• Extract to read
# # #

[ANNOUNCE] Spark 1.2.0 Release Preview Posted

2014-11-17 Thread Patrick Wendell
Hi All,

I've just posted a preview of the Spark 1.2.0. release for community
regression testing.

Issues reported now will get close attention, so please help us test!
You can help by running an existing Spark 1.X workload on this and
reporting any regressions. As we start voting, etc, the bar for
reported issues to hold the release will get higher and higher, so
test early!

The tag to be is v1.2.0-snapshot1 (commit 38c1fbd96)

The release files, including signatures, digests, etc can be found at:
http://people.apache.org/~pwendell/spark-1.2.0-snapshot1

The staging repository for this release can be found at:
https://repository.apache.org/content/repositories/orgapachespark-1038/

The documentation corresponding to this release can be found at:
http://people.apache.org/~pwendell/spark-1.2.0-snapshot1-docs/

== Notes ==
- Maven artifacts are published for both Scala 2.10 and 2.11. Binary
distributions are not posted for Scala 2.11 yet, but will be posted
soon.

- There are two significant config default changes that users may want
to revert if doing A:B testing against older versions.

"spark.shuffle.manager" default has changed to "sort" (was "hash")
"spark.shuffle.blockTransferService" default has changed to "netty" (was "nio")

- This release contains a shuffle service for YARN. This jar is
present in all Hadoop 2.X binary packages in
"lib/spark-1.2.0-yarn-shuffle.jar"

# # #

• Directive
List every web address in the Spark 1.2.0 release preview announcement and what the announcement says can be found at each.

• Recorded data
# # #

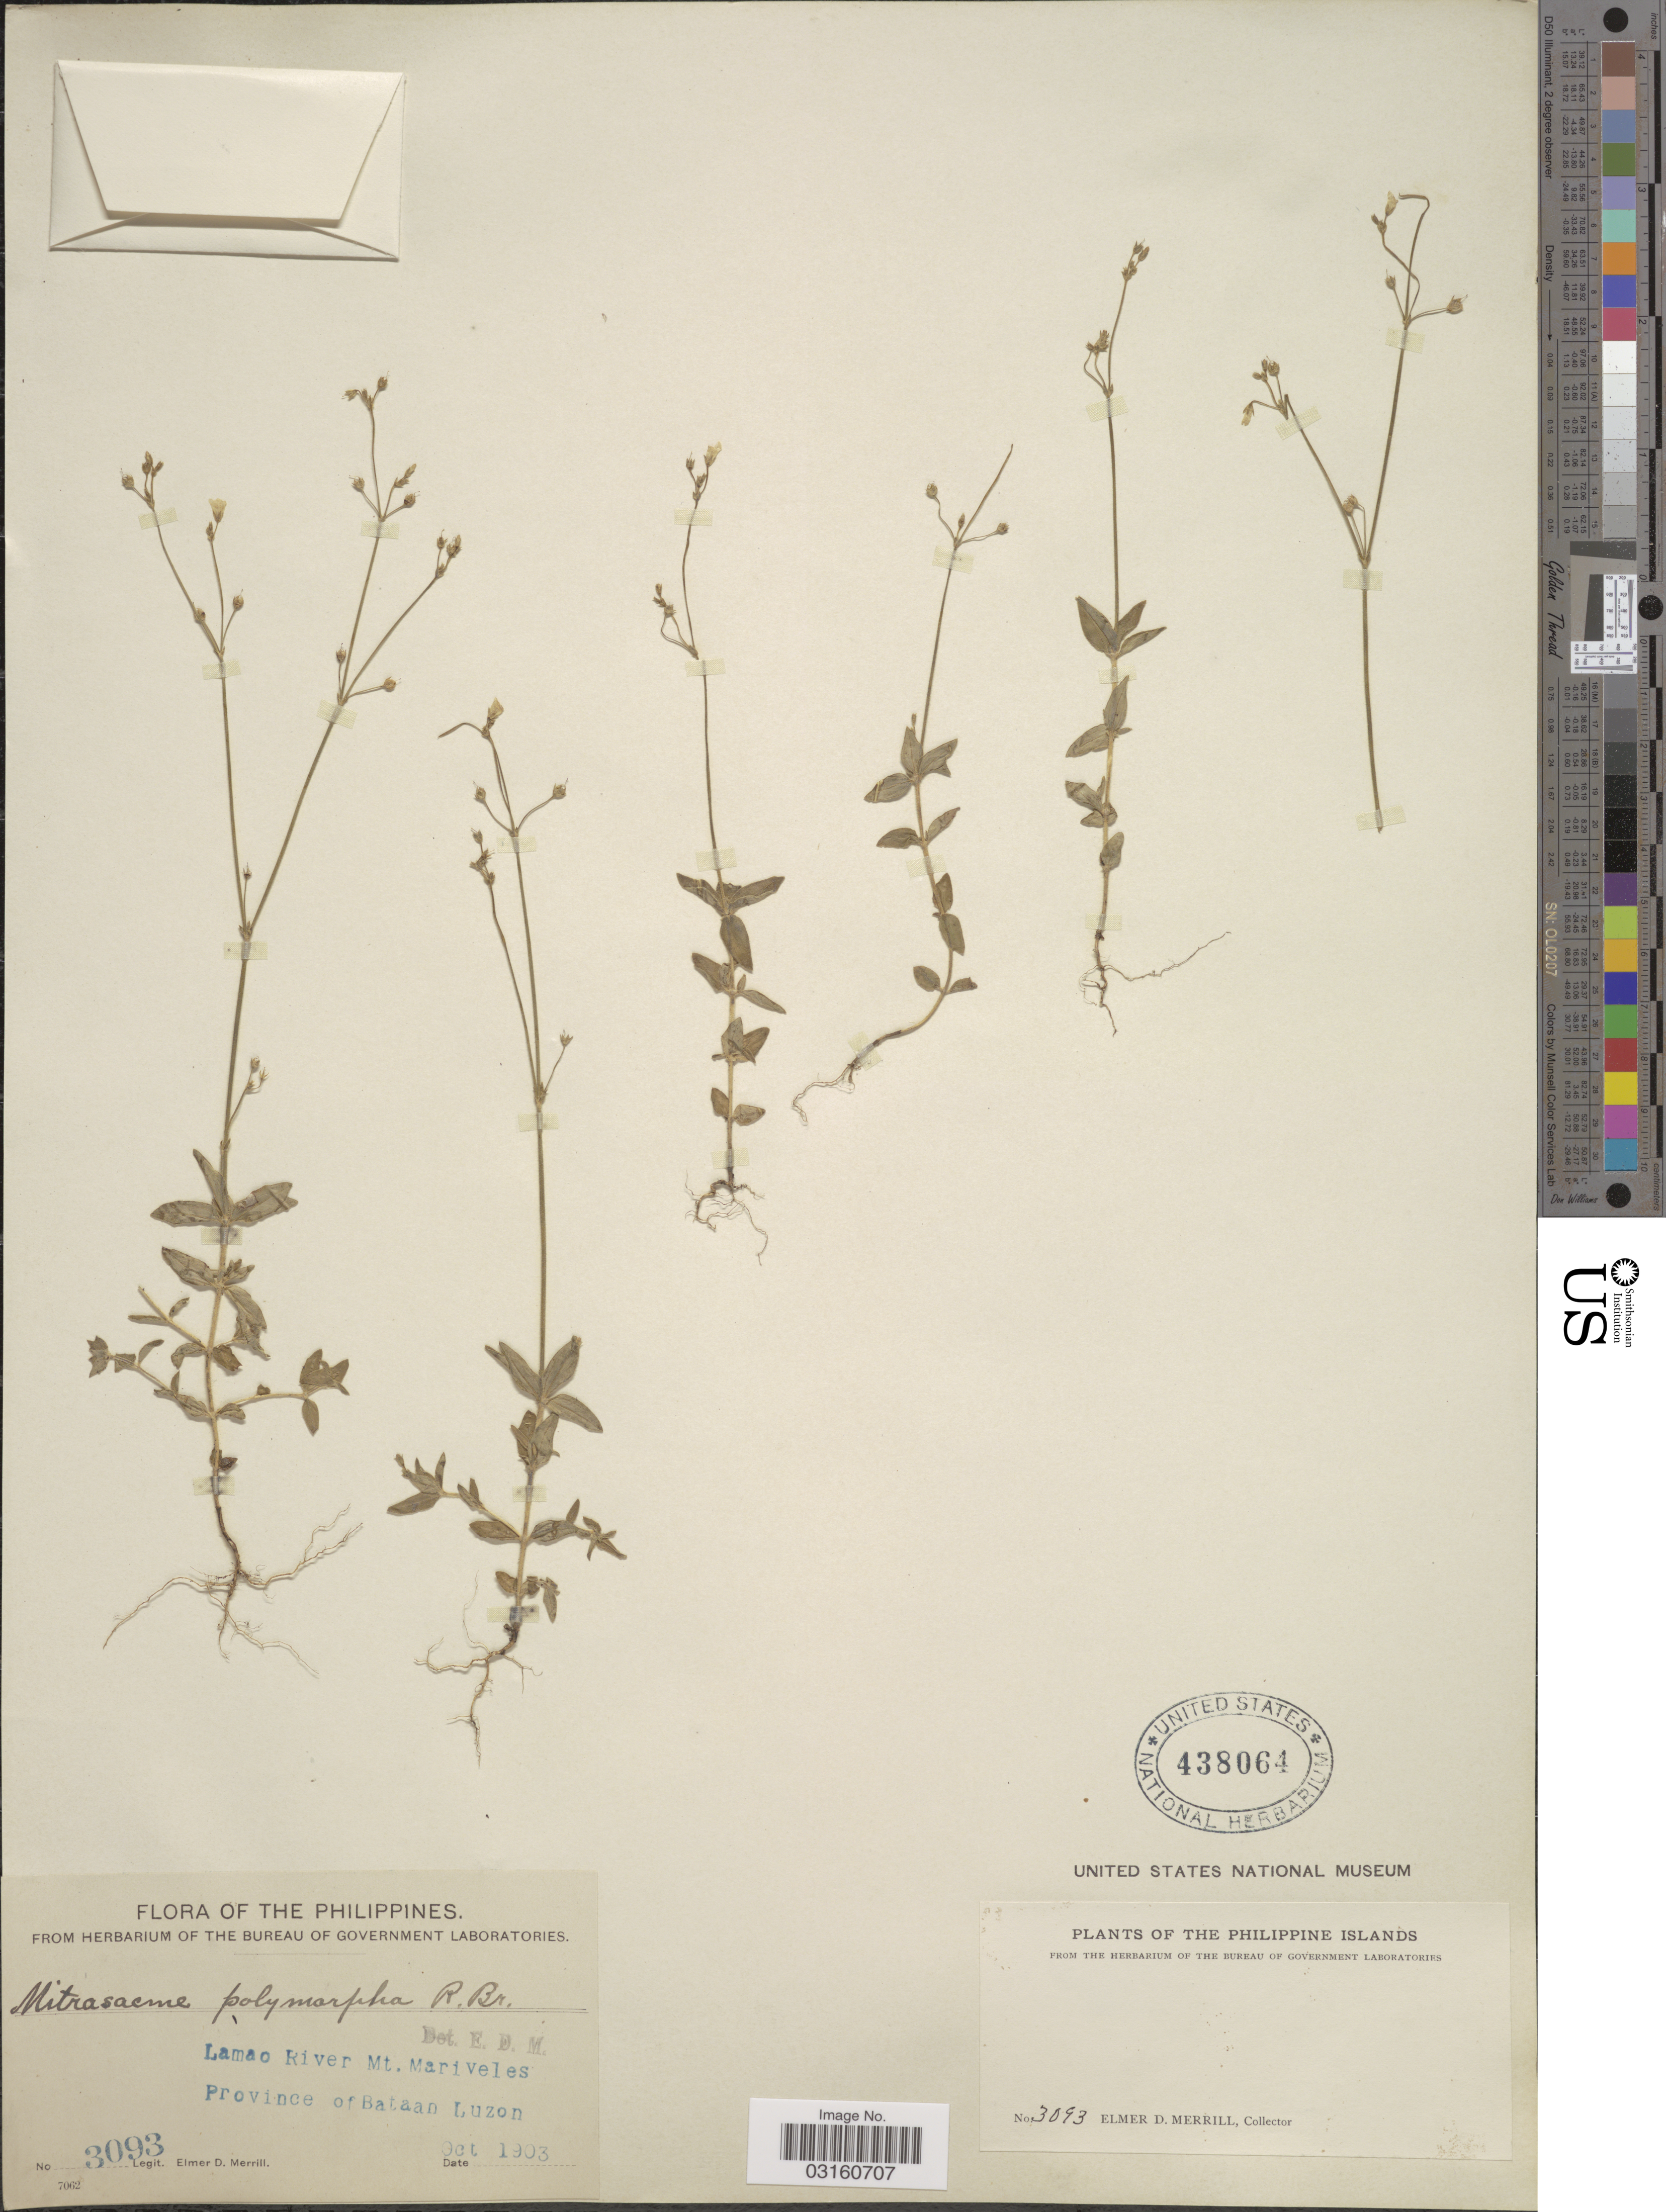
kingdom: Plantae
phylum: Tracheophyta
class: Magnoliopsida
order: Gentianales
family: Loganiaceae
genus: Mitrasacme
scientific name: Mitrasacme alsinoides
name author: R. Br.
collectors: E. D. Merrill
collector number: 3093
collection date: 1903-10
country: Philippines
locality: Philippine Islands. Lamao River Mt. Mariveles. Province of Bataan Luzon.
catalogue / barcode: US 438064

# # #

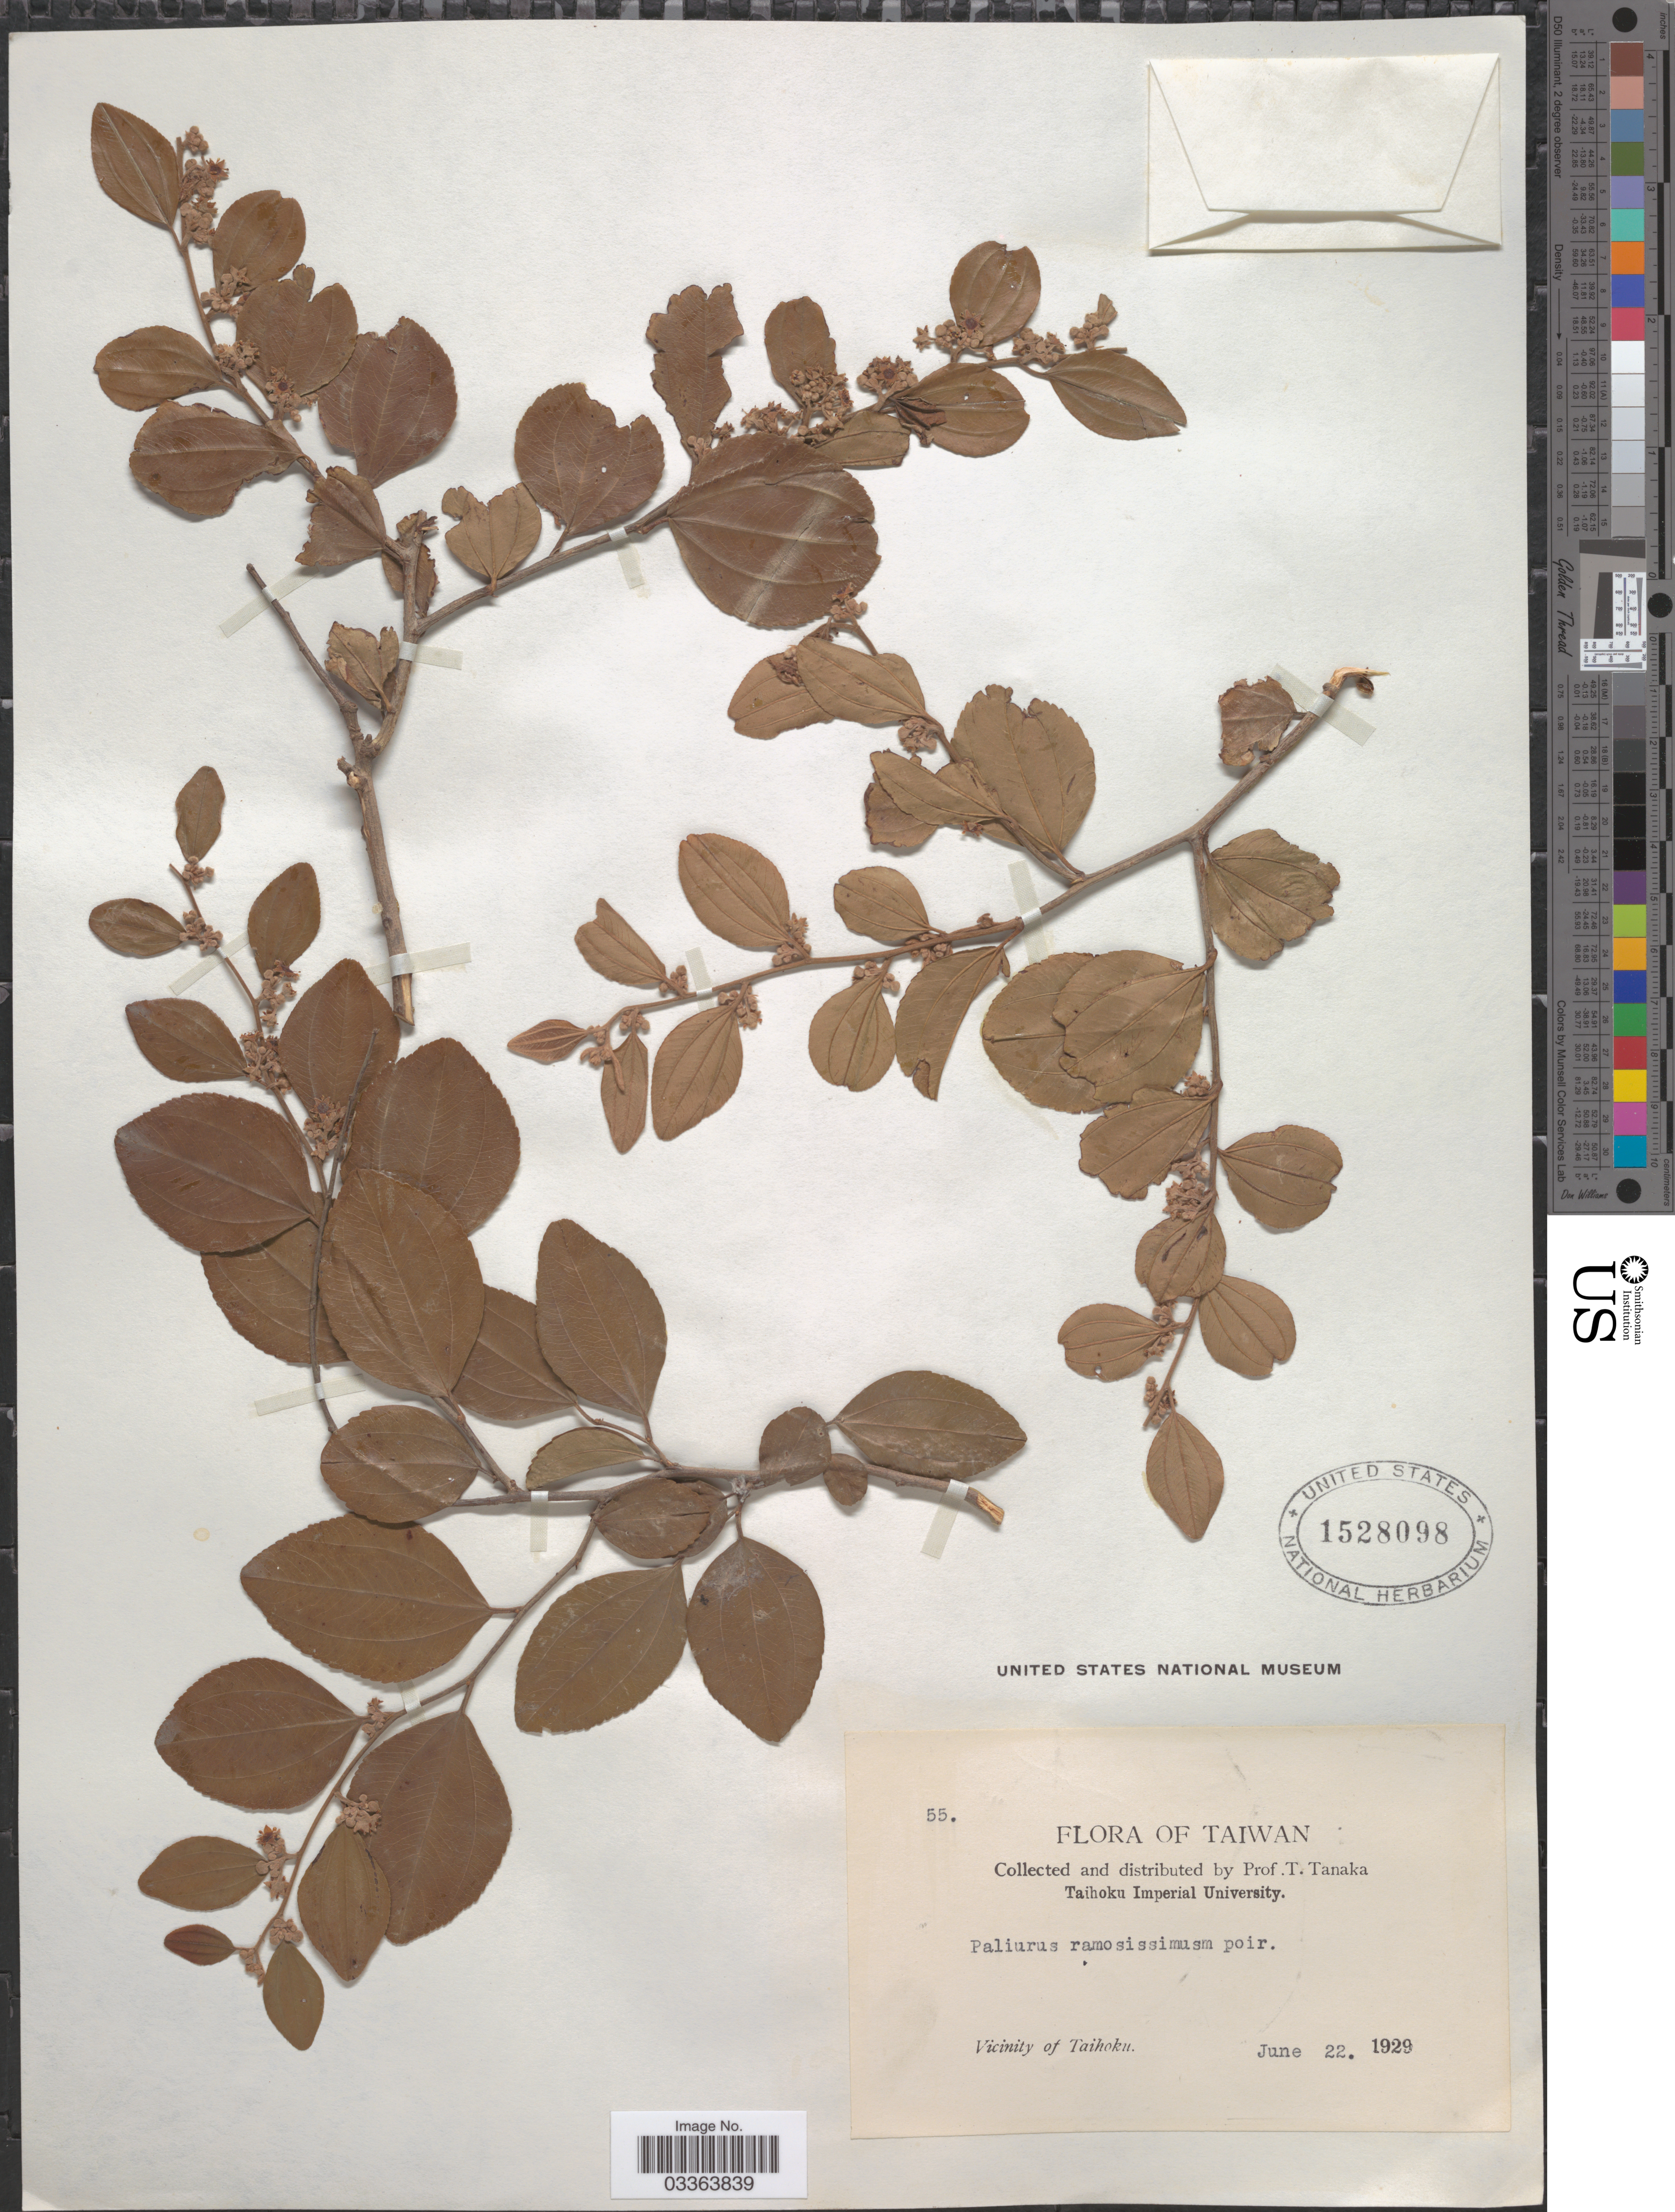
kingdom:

# # #

• Task response
- http://people.apache.org/~pwendell/spark-1.2.0-snapshot1: the release files, including signatures and digests
- https://repository.apache.org/content/repositories/orgapachespark-1038/: the staging repository for the release
- http://people.apache.org/~pwendell/spark-1.2.0-snapshot1-docs/: the documentation for the release